Algorithms for Life
Senior Investigator Teresa Przytycka, Ph.D.
Throughout centuries of biomedical discovery, investigators have looked to the physical sciences for new tools to pull their fields forward. When biologists needed to see cells in more detail, physicists designed better lens and laser technologies. When they started to think about molecular manipulation, chemists created tools for cleaving DNA. As the “-omics” revolution ushers in enormous amounts of new biological data, computer scientists provide methods of analysis, storage, and applied access to the terabytes of genomic, proteomic, and metabolomic information.
Yang Huang, Ph.D., discusses computational biology with Dr. Przytycka
Several years ago, while visiting the Center for Discrete Mathematics and Theoretical Computer Science, Teresa Przytycka, Ph.D., a computational scientist with a background in advanced theoretical algorithms, was approached with a question related to evolutionary biology. “Have you heard of evolutionary trees?” the researcher asked. At the time, Przytycka was working on new algorithms involving a data structure that computer scientists refer to as a tree. “I told him I’d never really thought about it, but that I could see how his question related to my research,” Przytycka says. And with that innocuous question, she began her second career as a computational biologist.
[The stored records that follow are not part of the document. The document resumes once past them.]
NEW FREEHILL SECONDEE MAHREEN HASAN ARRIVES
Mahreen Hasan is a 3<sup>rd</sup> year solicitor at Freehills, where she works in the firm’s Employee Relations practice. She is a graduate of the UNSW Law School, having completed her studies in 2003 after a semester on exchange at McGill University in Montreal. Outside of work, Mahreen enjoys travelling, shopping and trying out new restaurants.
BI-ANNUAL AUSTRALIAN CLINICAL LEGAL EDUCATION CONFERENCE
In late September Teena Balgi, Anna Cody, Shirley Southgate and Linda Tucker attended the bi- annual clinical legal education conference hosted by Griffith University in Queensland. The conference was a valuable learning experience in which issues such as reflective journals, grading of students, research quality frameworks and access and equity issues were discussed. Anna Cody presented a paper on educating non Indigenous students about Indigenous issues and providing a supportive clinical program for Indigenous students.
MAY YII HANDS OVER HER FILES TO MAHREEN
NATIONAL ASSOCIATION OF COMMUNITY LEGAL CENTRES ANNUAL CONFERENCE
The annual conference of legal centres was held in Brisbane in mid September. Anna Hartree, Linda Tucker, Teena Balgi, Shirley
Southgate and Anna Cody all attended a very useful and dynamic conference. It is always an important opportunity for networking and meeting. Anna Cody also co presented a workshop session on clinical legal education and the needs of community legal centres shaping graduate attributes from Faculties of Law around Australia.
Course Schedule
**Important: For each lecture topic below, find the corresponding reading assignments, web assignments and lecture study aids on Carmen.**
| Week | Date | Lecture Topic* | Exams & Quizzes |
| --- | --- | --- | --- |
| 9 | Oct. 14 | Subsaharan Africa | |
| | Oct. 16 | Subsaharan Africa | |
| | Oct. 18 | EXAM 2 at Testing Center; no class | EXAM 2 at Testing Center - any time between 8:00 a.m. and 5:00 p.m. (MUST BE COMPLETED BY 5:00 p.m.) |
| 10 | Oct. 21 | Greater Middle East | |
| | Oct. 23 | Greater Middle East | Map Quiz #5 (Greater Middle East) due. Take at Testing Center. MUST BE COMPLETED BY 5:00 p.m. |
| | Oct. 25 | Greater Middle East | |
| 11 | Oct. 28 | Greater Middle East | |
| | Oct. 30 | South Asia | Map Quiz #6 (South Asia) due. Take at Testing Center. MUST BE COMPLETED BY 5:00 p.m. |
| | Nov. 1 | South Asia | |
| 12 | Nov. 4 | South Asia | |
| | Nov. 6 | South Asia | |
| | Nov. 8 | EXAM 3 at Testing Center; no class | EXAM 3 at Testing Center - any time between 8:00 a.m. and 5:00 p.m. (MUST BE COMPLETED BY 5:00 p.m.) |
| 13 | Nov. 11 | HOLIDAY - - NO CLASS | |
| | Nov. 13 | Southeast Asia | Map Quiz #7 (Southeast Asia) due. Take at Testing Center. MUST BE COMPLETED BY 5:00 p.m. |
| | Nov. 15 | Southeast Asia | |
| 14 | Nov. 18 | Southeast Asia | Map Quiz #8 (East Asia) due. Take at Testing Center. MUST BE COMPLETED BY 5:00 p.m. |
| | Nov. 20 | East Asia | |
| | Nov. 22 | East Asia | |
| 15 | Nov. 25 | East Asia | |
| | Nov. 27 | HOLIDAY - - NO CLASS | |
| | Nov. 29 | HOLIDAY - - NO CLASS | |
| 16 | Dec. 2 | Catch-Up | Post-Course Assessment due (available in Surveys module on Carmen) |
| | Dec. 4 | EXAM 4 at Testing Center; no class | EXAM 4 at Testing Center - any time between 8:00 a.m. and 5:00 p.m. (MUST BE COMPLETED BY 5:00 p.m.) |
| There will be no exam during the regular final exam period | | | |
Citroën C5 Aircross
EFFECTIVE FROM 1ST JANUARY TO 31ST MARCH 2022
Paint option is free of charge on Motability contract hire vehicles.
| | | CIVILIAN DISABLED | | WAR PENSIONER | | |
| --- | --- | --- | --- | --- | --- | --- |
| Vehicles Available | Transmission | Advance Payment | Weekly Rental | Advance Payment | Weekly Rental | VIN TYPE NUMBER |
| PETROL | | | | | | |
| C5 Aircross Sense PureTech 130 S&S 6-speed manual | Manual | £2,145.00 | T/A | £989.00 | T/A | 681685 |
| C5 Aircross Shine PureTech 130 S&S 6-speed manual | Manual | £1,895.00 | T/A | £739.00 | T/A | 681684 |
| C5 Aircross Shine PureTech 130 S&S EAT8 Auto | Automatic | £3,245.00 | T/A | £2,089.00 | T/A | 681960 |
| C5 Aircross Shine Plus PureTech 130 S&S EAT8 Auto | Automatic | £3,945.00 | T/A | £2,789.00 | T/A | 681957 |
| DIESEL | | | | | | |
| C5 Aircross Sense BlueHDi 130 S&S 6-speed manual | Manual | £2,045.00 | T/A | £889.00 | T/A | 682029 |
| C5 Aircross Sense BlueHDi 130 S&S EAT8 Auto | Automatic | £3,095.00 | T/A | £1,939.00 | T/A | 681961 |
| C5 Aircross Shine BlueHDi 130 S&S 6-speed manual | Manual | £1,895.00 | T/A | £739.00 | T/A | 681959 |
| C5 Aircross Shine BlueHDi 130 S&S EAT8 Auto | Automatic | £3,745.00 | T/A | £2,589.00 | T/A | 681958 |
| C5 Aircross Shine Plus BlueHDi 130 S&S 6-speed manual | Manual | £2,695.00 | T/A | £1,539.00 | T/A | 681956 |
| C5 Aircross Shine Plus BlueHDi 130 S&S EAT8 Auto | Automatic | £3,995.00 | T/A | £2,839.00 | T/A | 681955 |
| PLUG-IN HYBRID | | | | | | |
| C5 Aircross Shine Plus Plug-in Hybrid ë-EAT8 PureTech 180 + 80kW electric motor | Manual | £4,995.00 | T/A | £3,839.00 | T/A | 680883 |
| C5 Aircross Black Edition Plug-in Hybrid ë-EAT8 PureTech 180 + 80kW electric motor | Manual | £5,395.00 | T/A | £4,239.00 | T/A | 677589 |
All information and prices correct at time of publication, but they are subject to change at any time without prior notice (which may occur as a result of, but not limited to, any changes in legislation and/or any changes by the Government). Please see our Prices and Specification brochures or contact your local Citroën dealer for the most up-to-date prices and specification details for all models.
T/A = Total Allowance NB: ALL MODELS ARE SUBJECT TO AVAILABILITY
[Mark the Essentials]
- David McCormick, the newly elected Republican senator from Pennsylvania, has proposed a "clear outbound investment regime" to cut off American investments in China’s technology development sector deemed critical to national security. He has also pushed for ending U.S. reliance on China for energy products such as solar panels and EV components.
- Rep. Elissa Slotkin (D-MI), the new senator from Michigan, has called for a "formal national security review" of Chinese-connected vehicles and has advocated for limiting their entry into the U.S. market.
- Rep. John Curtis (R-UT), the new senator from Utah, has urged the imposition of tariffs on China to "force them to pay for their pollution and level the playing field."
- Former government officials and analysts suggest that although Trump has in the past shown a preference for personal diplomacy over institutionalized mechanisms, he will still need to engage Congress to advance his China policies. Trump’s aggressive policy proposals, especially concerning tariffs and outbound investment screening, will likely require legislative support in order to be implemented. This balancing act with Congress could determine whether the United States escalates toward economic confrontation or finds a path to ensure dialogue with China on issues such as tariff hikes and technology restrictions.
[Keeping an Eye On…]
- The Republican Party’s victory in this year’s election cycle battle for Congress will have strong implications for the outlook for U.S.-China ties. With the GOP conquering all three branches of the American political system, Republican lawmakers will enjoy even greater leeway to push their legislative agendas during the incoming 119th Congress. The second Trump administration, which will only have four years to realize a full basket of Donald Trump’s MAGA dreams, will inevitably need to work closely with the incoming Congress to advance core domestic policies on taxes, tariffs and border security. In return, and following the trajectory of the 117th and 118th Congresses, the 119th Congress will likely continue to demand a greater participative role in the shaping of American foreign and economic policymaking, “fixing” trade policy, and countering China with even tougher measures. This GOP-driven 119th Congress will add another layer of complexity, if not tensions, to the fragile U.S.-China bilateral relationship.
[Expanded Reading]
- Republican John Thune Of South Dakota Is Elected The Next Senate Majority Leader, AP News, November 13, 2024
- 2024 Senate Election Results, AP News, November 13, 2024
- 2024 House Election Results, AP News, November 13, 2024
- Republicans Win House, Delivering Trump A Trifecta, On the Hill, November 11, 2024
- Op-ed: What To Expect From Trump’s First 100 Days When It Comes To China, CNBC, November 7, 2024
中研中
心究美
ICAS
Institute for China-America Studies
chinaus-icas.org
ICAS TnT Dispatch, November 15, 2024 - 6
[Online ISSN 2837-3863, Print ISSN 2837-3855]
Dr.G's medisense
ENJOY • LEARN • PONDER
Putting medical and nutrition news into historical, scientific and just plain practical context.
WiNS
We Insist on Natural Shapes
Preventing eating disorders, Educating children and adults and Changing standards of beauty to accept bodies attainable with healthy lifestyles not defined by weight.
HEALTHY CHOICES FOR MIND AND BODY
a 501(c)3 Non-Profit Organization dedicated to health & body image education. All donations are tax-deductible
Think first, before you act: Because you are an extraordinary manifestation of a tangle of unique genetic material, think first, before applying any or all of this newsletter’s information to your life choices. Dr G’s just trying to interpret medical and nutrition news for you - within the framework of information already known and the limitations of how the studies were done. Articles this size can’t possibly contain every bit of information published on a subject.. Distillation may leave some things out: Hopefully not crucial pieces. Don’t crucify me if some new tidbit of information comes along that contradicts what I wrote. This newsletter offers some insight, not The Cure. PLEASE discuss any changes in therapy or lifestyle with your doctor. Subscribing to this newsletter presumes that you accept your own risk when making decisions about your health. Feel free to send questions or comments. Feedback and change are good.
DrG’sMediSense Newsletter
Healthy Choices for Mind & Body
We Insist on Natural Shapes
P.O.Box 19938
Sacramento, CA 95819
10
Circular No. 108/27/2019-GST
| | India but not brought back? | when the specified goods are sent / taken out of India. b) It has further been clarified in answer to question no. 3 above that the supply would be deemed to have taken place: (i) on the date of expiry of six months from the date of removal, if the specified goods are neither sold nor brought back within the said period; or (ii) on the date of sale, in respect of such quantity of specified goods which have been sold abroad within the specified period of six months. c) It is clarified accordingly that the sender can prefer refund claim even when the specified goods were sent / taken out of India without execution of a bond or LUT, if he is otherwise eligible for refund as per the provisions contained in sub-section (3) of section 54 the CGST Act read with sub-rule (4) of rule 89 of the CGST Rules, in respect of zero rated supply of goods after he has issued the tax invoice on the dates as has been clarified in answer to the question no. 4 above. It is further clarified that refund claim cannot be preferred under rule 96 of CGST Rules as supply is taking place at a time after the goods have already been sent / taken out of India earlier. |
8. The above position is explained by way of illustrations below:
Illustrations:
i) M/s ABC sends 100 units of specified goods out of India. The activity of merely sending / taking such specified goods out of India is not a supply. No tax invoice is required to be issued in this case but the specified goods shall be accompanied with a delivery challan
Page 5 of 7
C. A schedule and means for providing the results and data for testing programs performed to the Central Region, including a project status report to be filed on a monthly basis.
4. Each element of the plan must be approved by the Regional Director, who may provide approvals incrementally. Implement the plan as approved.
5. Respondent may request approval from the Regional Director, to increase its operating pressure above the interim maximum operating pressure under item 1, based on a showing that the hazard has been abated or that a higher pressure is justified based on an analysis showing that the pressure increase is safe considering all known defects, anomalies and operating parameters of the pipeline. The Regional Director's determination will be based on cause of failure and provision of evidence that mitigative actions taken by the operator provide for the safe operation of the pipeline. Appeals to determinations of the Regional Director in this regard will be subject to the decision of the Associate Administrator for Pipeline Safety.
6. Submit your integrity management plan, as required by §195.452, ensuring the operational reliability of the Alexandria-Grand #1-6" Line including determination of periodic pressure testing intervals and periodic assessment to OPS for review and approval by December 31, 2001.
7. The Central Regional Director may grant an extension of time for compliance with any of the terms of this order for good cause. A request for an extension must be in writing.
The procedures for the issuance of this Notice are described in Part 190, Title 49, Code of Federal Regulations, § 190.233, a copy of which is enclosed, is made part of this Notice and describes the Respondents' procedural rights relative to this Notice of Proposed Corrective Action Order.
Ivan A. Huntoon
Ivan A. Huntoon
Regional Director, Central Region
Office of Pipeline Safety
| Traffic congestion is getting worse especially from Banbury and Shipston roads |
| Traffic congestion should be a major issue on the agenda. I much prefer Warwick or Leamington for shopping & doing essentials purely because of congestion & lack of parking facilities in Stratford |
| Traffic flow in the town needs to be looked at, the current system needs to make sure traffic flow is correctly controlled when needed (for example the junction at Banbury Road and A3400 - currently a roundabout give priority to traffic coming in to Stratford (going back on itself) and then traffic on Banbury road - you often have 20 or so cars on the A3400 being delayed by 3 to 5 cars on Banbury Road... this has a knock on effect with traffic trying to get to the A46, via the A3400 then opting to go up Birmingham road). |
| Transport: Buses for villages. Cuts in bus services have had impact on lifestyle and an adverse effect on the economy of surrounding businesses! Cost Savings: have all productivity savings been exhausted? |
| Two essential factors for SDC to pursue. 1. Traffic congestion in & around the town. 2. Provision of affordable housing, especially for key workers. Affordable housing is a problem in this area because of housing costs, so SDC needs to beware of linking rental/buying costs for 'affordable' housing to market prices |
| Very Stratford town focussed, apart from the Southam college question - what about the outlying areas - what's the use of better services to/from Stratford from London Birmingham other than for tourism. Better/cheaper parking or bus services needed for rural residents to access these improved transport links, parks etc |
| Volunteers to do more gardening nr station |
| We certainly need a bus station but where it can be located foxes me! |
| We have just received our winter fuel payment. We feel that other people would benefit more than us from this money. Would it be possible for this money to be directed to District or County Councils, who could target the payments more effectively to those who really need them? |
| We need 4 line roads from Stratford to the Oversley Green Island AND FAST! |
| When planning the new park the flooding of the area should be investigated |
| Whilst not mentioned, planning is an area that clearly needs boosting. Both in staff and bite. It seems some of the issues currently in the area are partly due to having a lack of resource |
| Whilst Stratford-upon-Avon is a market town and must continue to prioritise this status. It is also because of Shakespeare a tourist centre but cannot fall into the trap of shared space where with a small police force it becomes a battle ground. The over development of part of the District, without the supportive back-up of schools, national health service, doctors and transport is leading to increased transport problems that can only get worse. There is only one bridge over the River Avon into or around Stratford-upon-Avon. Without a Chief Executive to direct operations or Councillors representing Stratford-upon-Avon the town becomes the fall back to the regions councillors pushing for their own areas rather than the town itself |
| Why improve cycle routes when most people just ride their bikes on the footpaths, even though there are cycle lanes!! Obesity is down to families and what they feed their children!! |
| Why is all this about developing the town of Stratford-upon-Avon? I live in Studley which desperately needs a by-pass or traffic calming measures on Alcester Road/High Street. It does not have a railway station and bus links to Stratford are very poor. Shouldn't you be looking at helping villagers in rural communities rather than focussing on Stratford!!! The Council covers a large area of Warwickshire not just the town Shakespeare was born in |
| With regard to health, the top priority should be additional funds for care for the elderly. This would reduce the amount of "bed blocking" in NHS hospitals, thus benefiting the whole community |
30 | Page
Postdoctoral Fellow Yoo-Ah Kim, Ph.D., presents research findings
Evolutionary biology was the first biological field to really embrace computational biology. When the basis of inferring evolutionary trees changed from phenotype (the outward appearance and traits of an organism) to genotype (the genetic components that determine the phenotype), the need for computational analysis became clear. DNA sequences—the vast strings of the four component nucleotide bases: adenine (A), guanine (G), cytosine (C), and thymine (T)—are defined inputs that lend themselves to computational analysis. It quickly became standard to take genomic data and use it to estimate evolutionary distances. Computational algorithms to infer and compare evolutionary trees followed.
How do genotypic variations result in different phenotypes, such as the genetic basis for height?
“Of course, this revolution in biology was also an evolution in computational biology,” explains Przytycka. “Computational biology couldn’t evolve without data, and the well-defined biological data of the genome was crucial in allowing computational biologists access to this new world.” Since then, computational biologists have continued to provide insight in many fields of biology, as new data becomes available. “Computational biologists are, in a sense, a little opportunistic—what you can contribute depends on what data is available to you,” notes Przytycka. At the rate that IRP scientists produce data, opportunities for collaboration tend to pile up on Przytycka’s desk.
Dr. Przytycka’s team developed a novel computational method to identify causal genes and associated dysregulated pathways
Przytycka and her colleagues apply their knowledge to many different fields of biology, but most commonly in an area of research known as systems biology. In systems biology, computational biologists work to understand how changes at one level can affect the system as a whole, for instance, how a single perturbation—in DNA, RNA, or protein—permeates the many pathways of the biological system to result in an altered phenotype (physical or behavioral trait, disease symptom, tumor). Computational biologists investigate perturbations at multiple levels: molecular, system, associations, populations, and, eventually, evolution.
Dr. Przytycka surveys recent literature
The real-world application of computational biology is immensely powerful. Recently, Przytycka investigated how the same disease might develop via very different genetic perturbations. “In this work, we used a systems level approach to identify causal genes, based on knowing which pathways are disrupted within individual tumors,” Przytycka says. Using a bank of 128 glioma tumors, she and her team identified genes that were differentially expressed in the tumor samples compared to controls. They then used a series of complex algorithms based on electrical circuits to identify candidate causal genes and pathways that may be responsible for the altered expression of disease genes in glioma. Challenging the current paradigm of looking for similarities in tumors, her group also focuses on the heterogeneity of the disease, modeling each disease case as a mixture of disease subtypes.
The team: Jan Hoinka, Yang Huang, Dong-Yeon Cho, Teresa Przytycka, Xiangjun Du, Damian Wojtowicz, Yoo-Ah Kim (not pictured, Phuong Dao)
Not only has Przytycka’s research demonstrated a novel approach to identifying causal disease genes and dysregulated pathways, it also placed the complex algorithmic software in the public domain. “Anyone will be able to access this algorithm, and any others we create, and use it in their own research,” Przytycka says. “At the end of the day, we’re a computational group in a sea of experimentalists, and if we can help others by making our tools freely available then we’re delighted to be able to do that—that’s pretty much what the IRP is all about, isn’t it?”
Teresa M. Przytycka, Ph.D., is a Senior Investigator and Head of the Algorithmic Methods in Computational and Systems Biology Section in the Computational Biology Branch of the National Center for Biotechnology Information (NCBI) at the National Library of Medicine (NLM).